In investing, like in sports, maxims abound.
Some of them are even helpful, and possibly instructive.
Look to the savviest investors and you’ll find pearls of wisdom that speak to the current climate, the past investing landscape and which may be good lodestars for the future.
How about this one: Benjamin Graham, widely regarded as the man who basically created the discipline known as value investing, and who said (or wrote), “In the short run, the market is a voting machine, but in the long run it is a weighing machine.”
The gist of that maxim offers up two concepts that sometimes can sometimes gel, and sometimes can clash: popularity versus substance.
When looking at any vehicle that changes hands and changes price, it pays, no pun intended, to keep an eye on votes versus weight. A few scenarios come to mind with, well, anything that is tradeable.
High votes, high weight: popular, yes, but with value that is recognized and likely costs a pretty penny. Low votes, low weight: No one really wants it, and likely for good reason, as shoddy workmanship, value or trouble is in the offing. Low votes, high weight: this is what investors want, where value goes unrecognized and price is low. Scoop up an asset at this point, goes the thinking, and it’s just a matter of time before the market wakes up and the votes accumulate. Buy low, sell high becomes that most pleasurable of activities.
And then there’s high votes, low weight: the popularity contest that ends in tears. Here is where you find the mindset where people buy something just because others are buying, with the assumption that you’d better do it now before it gets much higher and you’ll have missed the opportunity to sell it to someone else for more than you paid.
Momentum, you might call it. Or, by another name, bitcoin.

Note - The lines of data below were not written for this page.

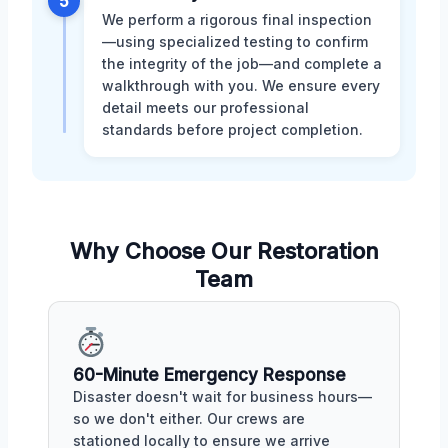
5
We perform a rigorous final inspection
—using specialized testing to confirm
the integrity of the job—and complete a
walkthrough with you. We ensure every
detail meets our professional
standards before project completion.
Why Choose Our Restoration
Team
60-Minute Emergency Response
Disaster doesn't wait for business hours—
so we don't either. Our crews are
stationed locally to ensure we arrive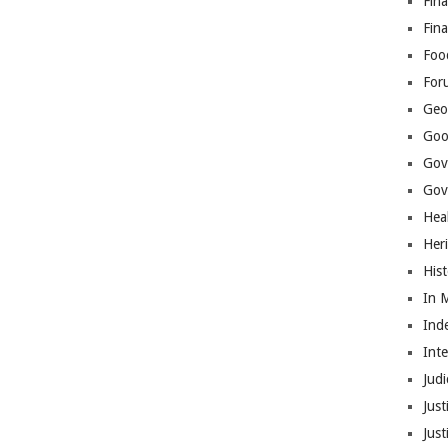
Fina
Fin
Foo
For
Geop
Goo
Gov
Gove
Hea
Her
His
In 
Ind
Int
Judi
Just
Jus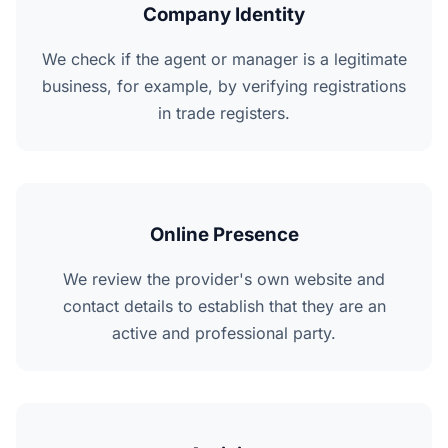
Company Identity
We check if the agent or manager is a legitimate
business, for example, by verifying registrations
in trade registers.
Online Presence
We review the provider's own website and
contact details to establish that they are an
active and professional party.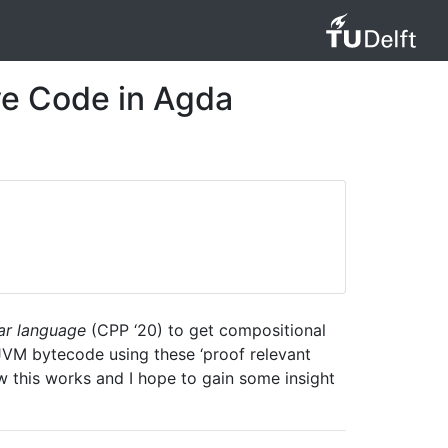
ve Code in Agda
ear language
(CPP ‘20) to get compositional
JVM bytecode using these ‘proof relevant
w this works and I hope to gain some insight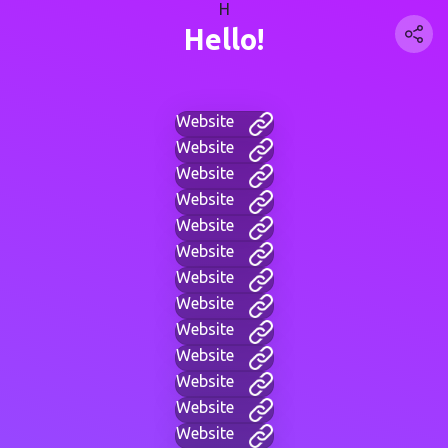
H
Hello!
Website
Website
Website
Website
Website
Website
Website
Website
Website
Website
Website
Website
Website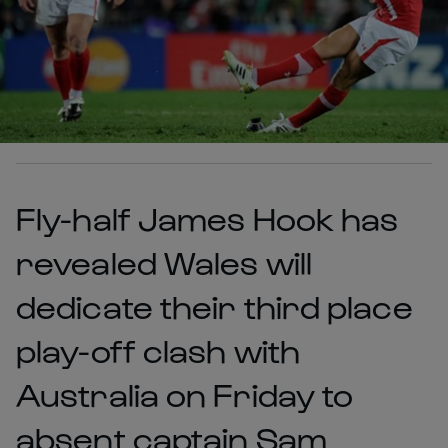
Fly-half James Hook has
revealed Wales will
dedicate their third place
play-off clash with
Australia on Friday to
absent captain Sam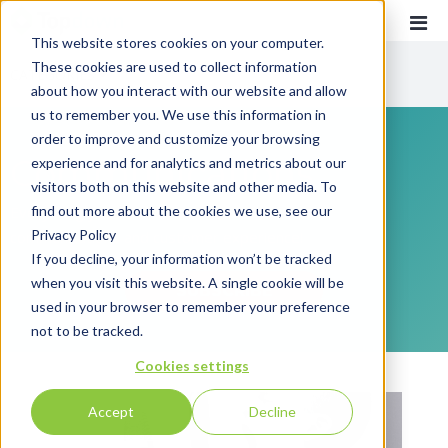
This website stores cookies on your computer.
These cookies are used to collect information
CATEGORIES
about how you interact with our website and allow
us to remember you. We use this information in
order to improve and customize your browsing
Recent
Communications
experience and for analytics and metrics about our
Customer Experience
visitors both on this website and other media. To
find out more about the cookies we use, see our
Everything you need to know about customer
Customer Communications
Privacy Policy
communications and customer experience!
INTOUCH
If you decline, your information won’t be tracked
when you visit this website. A single cookie will be
News
SUBSCRIBE
used in your browser to remember your preference
not to be tracked.
Cookies settings
Accept
Decline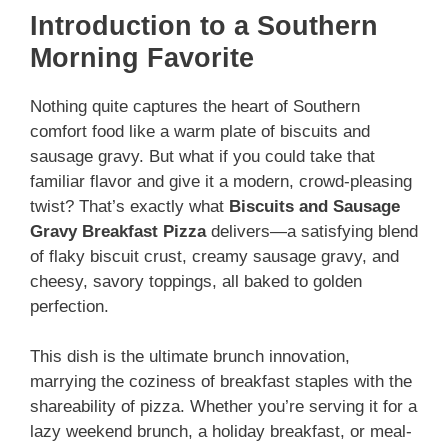
Introduction to a Southern
Morning Favorite
Nothing quite captures the heart of Southern
comfort food like a warm plate of biscuits and
sausage gravy. But what if you could take that
familiar flavor and give it a modern, crowd-pleasing
twist? That’s exactly what
Biscuits and Sausage
Gravy Breakfast Pizza
delivers—a satisfying blend
of flaky biscuit crust, creamy sausage gravy, and
cheesy, savory toppings, all baked to golden
perfection.
This dish is the ultimate brunch innovation,
marrying the coziness of breakfast staples with the
shareability of pizza. Whether you’re serving it for a
lazy weekend brunch, a holiday breakfast, or meal-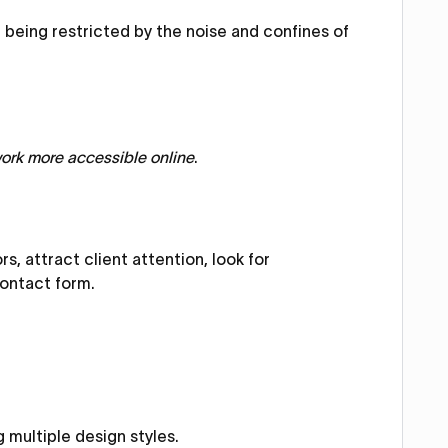
being restricted by the noise and confines of
work more accessible online
.
s, attract client attention, look for
contact form.
 multiple design styles.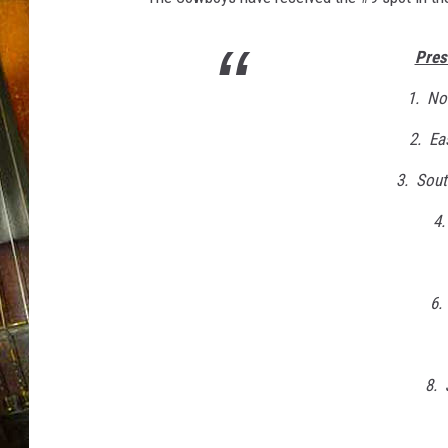
Pres
1. No
2. Ea
3. Sout
4
6.
8. 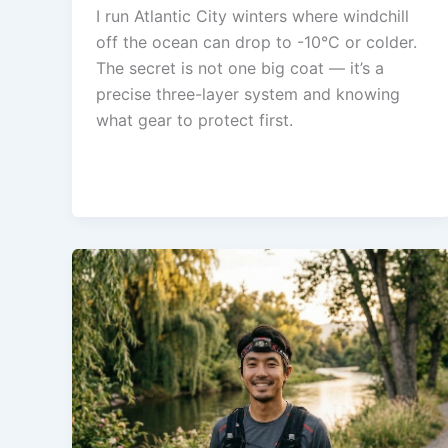
I run Atlantic City winters where windchill
off the ocean can drop to -10°C or colder.
The secret is not one big coat — it’s a
precise three-layer system and knowing
what gear to protect first.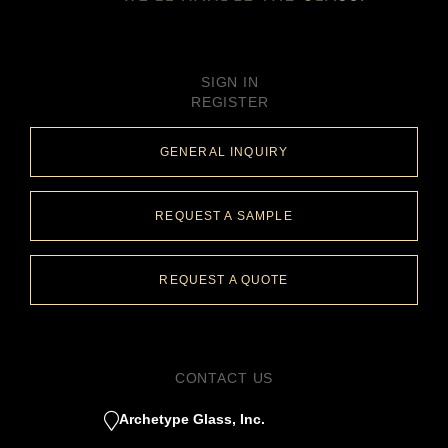
SIGN IN
REGISTER
GENERAL INQUIRY
REQUEST A SAMPLE
REQUEST A QUOTE
CONTACT US
Archetype Glass, Inc.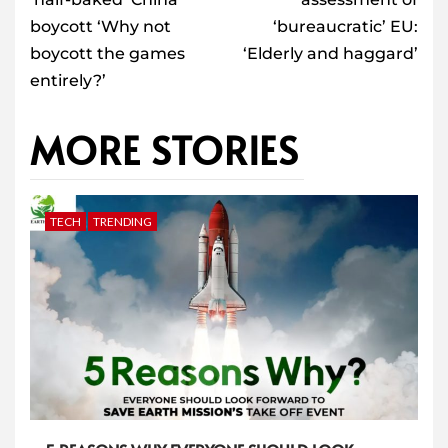
boycott ‘Why not
‘bureaucratic’ EU:
boycott the games
‘Elderly and haggard’
entirely?’
MORE STORIES
TECH
TRENDING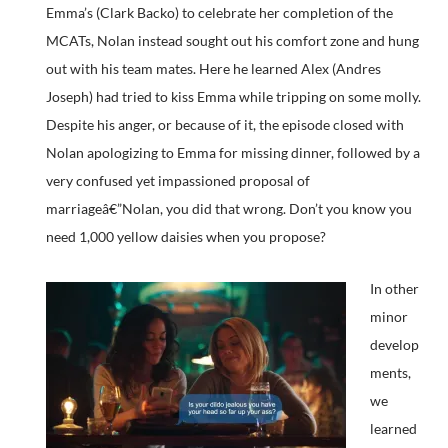
Emma’s (Clark Backo) to celebrate her completion of the
MCATs, Nolan instead sought out his comfort zone and hung
out with his team mates. Here he learned Alex (Andres
Joseph) had tried to kiss Emma while tripping on some molly.
Despite his anger, or because of it, the episode closed with
Nolan apologizing to Emma for missing dinner, followed by a
very confused yet impassioned proposal of
marriageâ€”Nolan, you did that wrong. Don’t you know you
need 1,000 yellow daisies when you propose?
In other
minor
develop
ments,
we
learned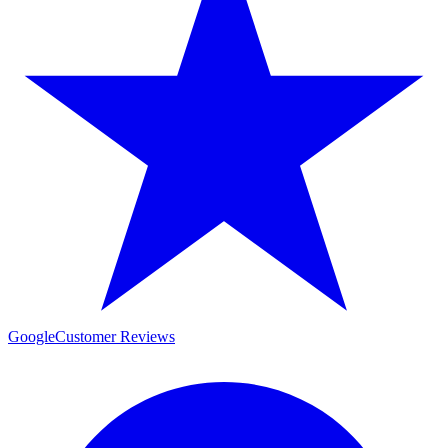
Google
Customer Reviews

At this writing, bitcoin sits at a per-coin price of around $6,600. That’s a far cry from the $20,000-ish that the same coins fetched at the end of last year. That lofty five-digit tally was also a far cry higher than the roughly $800 seen at the beginning of last year.
So, what changed? Everything and nothing. It is the “everything” that ties in with the aforementioned “voting,” and which has bedeviled the price in recent months. The popular, conventional wisdom is that bitcoin will change the way we pay, and cryptos have plenty of room to take over the world – and there is enough room for all of them to co-exist.
But for that marquee name, bitcoin, news comes this week that “concentrated price manipulation,” as The New York Times termed it, may have been behind at least half of last year’s boost. That assessment comes from John Griffin, a University of Texas professor of finance, and Amin Shams, a graduate student.
In its starkest terms, the prices were led upward by exchanges, unregulated ones, such as Bitfinex, with presence outside the U.S. and lightly regulated. Here, said the research from Griffin and Shams, Tether, another virtual currency, was used to buy bitcoin. In other words, one crypto helped to prop up and boost another – and, by the way, Tether was in fact designed and sold by Bitfinex creators.
The specter of manipulation hit the bitcoin price, sending it down a few percentage points this week. Then, too, came reports from market research firm Chainalysis, as noted by Financial Times, that long-term investors held three times the amount of bitcoin than short-term traders, and in the ensuing months sold off a huge chunk of those holdings. Two months ago, the numbers stood rather near one another, at six million bitcoin held by investors to 5.1 million held by traders.
Not incongruously, this all came while regulators were gunning to regulate. Seems like a weighing machine is a-waiting to a-weight – and, perhaps, to restrict such hurried, unregulated transfers of wealth.
Not great odds that we have seen the last of the drops yet.